Dataset Curation
The data is the model — and most of the work is data work
In every meaningful AI project, the dataset ends up being the dominant lever. Models converge to the quality of their training data; evals reflect the quality of their eval data; fine-tunes only ever get as good as the examples behind them. Curation is the practice of treating data as the first-class artifact it is.
Why Curation Matters More Than Volume
A small, clean, representative dataset reliably outperforms a large, noisy one. Large public corpora are full of duplicates, junk, biases, and content irrelevant to the target task. Models trained or evaluated on raw scraped data underperform models trained on a fraction of that data after careful filtering.
This applies to fine-tuning, eval sets, RAG corpora, and prompt few-shot examples alike.
What "Quality" Means
Quality is task-dependent. For most LLM work, you're after some combination of:
- Correctness.

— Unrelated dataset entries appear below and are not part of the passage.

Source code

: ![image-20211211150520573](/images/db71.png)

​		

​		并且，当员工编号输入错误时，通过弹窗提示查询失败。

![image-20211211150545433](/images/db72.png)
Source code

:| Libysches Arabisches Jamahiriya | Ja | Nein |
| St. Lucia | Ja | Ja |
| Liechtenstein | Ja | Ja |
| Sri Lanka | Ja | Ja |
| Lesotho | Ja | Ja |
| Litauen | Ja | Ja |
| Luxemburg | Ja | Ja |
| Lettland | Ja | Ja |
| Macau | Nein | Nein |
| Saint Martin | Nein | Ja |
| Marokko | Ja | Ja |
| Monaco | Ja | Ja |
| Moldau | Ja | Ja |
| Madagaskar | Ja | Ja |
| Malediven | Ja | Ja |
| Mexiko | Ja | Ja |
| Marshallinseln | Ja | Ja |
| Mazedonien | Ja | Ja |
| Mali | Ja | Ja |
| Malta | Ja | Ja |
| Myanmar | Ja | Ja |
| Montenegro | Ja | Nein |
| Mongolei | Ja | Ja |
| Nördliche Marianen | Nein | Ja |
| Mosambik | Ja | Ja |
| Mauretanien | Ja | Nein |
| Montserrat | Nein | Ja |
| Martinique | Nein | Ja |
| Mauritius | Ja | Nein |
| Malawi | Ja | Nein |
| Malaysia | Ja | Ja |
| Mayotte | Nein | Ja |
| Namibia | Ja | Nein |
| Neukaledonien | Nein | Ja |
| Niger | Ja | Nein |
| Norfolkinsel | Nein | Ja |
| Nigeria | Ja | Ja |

Labels reflect ground truth.
- Coverage. The data spans the situations the model will see.
- Cleanliness. No duplicates, no garbage, consistent formatting.
- Relevance. Each example earns its spot — no filler.
- Balance. Important categories aren't drowned out by common ones.
A useful working definition: data that, looked at example by example, makes you nod rather than wince.
The Curation Loop
Curation is iterative, not a single pass:
- Sample. Pull a small batch (a few hundred examples).
- Inspect. Read them. Look at the actual examples, not just statistics.
- Categorize problems. Where does the data fall short?
- Filter or fix. Remove what's broken, correct what's recoverable.
- Repeat. Sample a new batch and check whether the issues are resolved.
The team that's iterating on data through this loop will out-ship the team that ran one massive cleanup script.
Common Defects to Hunt For
- Near-duplicates. Trivial paraphrases inflate apparent dataset size and bias the model toward repeated content.
- Label noise. Wrong answers, inconsistent rubrics, annotator drift over time.
- Leakage. Test set examples that overlap training data. Especially insidious with web-scraped data.
- Length bias. All short examples or all long ones; models learn the bias as a feature.
- Spurious correlations. A non-causal feature that the model ends up relying on.
- Toxic content. Especially in RAG corpora and fine-tuning data scraped from the wild.
Each one has known detection patterns; finding them is mostly a matter of looking.
Filtering Pipelines
For large datasets, automated filtering is unavoidable. Common stages:
- Deduplication. Exact-match and near-duplicate detection (MinHash, embeddings).
- Language filtering. Keep only the languages you care about.
- Quality classifiers. Trained models that score "is this good" — fast, imperfect, useful at scale.
- Heuristics. Length bounds, repetition ratios, junk-character ratios.
- Deduplication against eval sets. Critical to prevent leakage.
Layer them. Each catches what the previous one missed.
Eval Set Curation Is Different
For eval sets, prioritize differently:
- Representativeness. The eval should reflect production distribution, not a convenient sample.
- Difficulty spread. Easy, medium, hard cases. All-easy evals can't show progress.
- Edge cases. Real failures from production are worth their weight in gold.
- Stable over time. An eval set that drifts can't measure progress.
- Smaller is fine. A few hundred curated examples beats thousands of mediocre ones.
A locked, versioned eval set is the foundation for every other improvement you'll make.
Curation as a Discipline
Mature teams build muscle here:
- Curation gets dedicated time, not "whoever has bandwidth."
- Data inspections are part of the review cycle for any data-touching change.
- Metrics on dataset health (size, dedup rate, label noise, coverage gaps) live in dashboards.
- New failures from production loop back into the eval set automatically.
The teams that ship the best AI products usually have the best data hygiene. Not coincidentally.